Uploading single data files¶
You can upload single data files by dropping them over the home screen. The data file will be analyzed and the data will be converted into a new dataset with a corresponding schema and database.
Preparing data files¶
Spreadsheet files are useful for storing table data but they must be formatted in a way that allows Rational BI to read and convert data to table and columns in a database.
Each sheet in the notebook will be mapped to a separate table. The name of the sheet will be the basis for the table name and the system will retain the sheet title as the table title.
Within each sheet, data should be formatted as tabular data starting in the top left position where the first row contains column names.
The following rows should contain the data to be loaded. Columns should be formatted with correct data types and format masks.
Formatting such as colors and cell sizes will generally be ignored, but cells should not be made to span multiple rows or columns. Charts, pivot tables, formulas and other non-tabular expressions should not be used and may interfere with the data upload.
The system will make note of sheets that can’t be converted in the dataset page.
Rational BI is able to read data in spreadsheet format but certain care must be taken to ensure that the data contained within the spreadsheet is formatted in a way that can be converted into table format.
- Each sheet in the spreadsheet corresponds to a table. The sheet name should be the same as the table name.
- Data should start at coordinate A1 (top left) without any empty rows or columns.
- The first row should be a header row with each column corresponding to a column in the database. The name in the header column should be the same as the table column in the dataset metadata.
- Each column should ideally have an explicit format set. In other words, columns with dates should be real dates as represented by the spreadsheet. Strings with date-like formats will not work.
Uploading the file¶
You can upload data by dropping files in various formats into the dataset designer.
Data uploads are atomic in that they must contain all the data required for all the defined tables and columns in specified dataset and with this in mind, the formats that support multiple sheets or equivalent work best since they are able to generate data for datasets with more than one defined table.
If your dataset has only a single table defined, you'll be able to upload data through any of the formats that support a single sheet or table.
Supported file types¶
|File type||Multiple tables||File extension|
|Excel 2007+ Workbook||yes||.xlsx|
|Excel 97-2004 Workbook||yes||.xls|
|Excel 5.0/95 Workbook||yes||.xls|
|Excel 2.0 Worksheet||no||.xls|
|Excel 2003-2004 (SpreadsheetML)||yes||.xls|
|Comma Separated Values||no||.csv|
|Tab Separated Values||no||.tsv|
The dataset schema will automatically be reverse engineered from an existing file. The system will analyze the file and try to extract tables, columns and column formats based on the available data.
Spreadsheets such as Excel Workbooks are most suited for schema autogeneration since they alllow you to format each column with the appropriate data type and format mask. Whenever a column is detected without a specified type, the system will attempt to infer a datatype based on the data found in the column.
The schema generation is typically more accurate the more carefully formatted the input file is.
Columns should preferably be named as they should appear in the user interface and the system will try to construct an appropriate database column name by converting the column header to lower case and replacing spaces with underscore characters ("_"). The system will also attempt to create a standardized naming scheme by adjusting casing in the columns if required.
Size limits of data uploaded through the user interface¶
Data uploaded through the user interface is processed and converted to a database in the web browser. This means that although large files can be uploaded, there are certain limitations to be aware of.
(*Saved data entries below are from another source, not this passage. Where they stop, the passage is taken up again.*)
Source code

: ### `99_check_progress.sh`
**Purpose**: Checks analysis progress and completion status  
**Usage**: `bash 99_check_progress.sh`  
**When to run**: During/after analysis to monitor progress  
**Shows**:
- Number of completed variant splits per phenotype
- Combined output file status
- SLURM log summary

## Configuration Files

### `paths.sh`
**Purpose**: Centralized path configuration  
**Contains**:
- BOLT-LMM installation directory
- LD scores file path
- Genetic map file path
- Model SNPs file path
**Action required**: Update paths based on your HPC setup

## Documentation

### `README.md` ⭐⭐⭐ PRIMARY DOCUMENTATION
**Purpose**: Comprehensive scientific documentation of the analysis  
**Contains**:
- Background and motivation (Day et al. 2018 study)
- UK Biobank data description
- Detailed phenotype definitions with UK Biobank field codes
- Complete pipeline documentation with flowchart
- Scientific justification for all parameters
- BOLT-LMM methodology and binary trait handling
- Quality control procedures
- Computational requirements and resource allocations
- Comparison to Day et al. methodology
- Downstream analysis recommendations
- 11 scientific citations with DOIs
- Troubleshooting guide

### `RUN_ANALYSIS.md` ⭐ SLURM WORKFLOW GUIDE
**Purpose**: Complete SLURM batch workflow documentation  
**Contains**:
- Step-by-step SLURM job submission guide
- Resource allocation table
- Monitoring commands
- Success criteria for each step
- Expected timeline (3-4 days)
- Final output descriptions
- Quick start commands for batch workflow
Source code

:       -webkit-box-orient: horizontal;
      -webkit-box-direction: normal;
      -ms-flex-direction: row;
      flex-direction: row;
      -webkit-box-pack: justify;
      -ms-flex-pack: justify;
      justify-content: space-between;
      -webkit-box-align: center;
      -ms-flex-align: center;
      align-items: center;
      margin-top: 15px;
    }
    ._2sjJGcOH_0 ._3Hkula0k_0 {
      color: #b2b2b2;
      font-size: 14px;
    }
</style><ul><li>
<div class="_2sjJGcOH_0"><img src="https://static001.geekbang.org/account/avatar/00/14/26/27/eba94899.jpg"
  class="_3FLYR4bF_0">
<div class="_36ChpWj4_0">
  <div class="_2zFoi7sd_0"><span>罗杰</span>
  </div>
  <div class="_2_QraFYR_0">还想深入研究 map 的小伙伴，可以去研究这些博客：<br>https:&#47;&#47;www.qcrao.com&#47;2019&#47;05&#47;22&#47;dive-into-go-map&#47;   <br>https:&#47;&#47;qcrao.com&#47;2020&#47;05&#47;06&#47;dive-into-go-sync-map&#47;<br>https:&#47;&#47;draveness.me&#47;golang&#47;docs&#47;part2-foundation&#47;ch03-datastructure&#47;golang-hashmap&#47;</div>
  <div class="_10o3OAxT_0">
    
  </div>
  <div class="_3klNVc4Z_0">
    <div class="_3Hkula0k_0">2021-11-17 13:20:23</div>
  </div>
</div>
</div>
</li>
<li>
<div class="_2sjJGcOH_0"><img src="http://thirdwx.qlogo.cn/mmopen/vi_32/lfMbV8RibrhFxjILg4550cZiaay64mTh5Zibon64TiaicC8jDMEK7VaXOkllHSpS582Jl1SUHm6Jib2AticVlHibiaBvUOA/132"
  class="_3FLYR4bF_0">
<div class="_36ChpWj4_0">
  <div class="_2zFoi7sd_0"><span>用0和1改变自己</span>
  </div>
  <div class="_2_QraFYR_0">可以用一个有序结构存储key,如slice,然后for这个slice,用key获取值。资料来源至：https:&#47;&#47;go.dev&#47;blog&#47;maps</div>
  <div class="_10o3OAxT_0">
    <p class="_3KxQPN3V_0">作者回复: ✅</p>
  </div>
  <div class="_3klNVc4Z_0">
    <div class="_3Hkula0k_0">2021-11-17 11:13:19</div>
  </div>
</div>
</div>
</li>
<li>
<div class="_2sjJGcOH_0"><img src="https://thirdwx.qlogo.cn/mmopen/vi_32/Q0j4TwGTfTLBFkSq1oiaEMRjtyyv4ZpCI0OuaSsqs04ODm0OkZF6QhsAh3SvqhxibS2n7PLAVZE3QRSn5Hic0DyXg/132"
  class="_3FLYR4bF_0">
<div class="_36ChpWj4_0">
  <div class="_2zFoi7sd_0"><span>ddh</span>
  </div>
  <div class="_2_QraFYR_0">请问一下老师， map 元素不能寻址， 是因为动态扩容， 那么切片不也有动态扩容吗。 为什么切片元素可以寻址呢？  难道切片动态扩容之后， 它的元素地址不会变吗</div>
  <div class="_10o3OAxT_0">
When uploading data, consider that any consumers of your data will be downloading a database that will have a size corresponding to your original source file. The actual database file may differ in size depending on the data and how it is stored, but generally more concise data will yield a better user experience.
It is typically reasonable to upload spreadsheets and files that are up to approximately 100MB in size. If your data is larger than that, consider using a remote database connection to avoid excessive memory and network load for report consumers. For analytics and data science purposes where the target users have computers with more memory and better connectivity, databases in excess of 1GB can be used. Uploading data via the API
It is possible to use the Rational BI API to upload databases for use with datasets. This can be beneficial in certain scenarios such as when automating construction of reporting datamarts. By having an ETL process create and upload databases according to a schedule, it’s possible to tightly control the reporting data that is made available to users, to build targeted databases for specific uses and allow very wide usage of data and queries against the uploaded data without placing any load on the original data stores.
Rational BI will manage the uploaded databases and enforce security based on the ACLs applied to the dataset. Since a single dataset can contain multiple databases, it’s easy to maintain a robust reporting system by maintaining a trail of historical databases that are only replaced when a new database has been uploaded and integrity checked.
When a dataset has more than one database uploaded it will serve up the database marked active to report consumers. If a problem is detected, an user with sufficient privileges can navigate to the data tab of the dataset in the user interface and mark an alternative database active.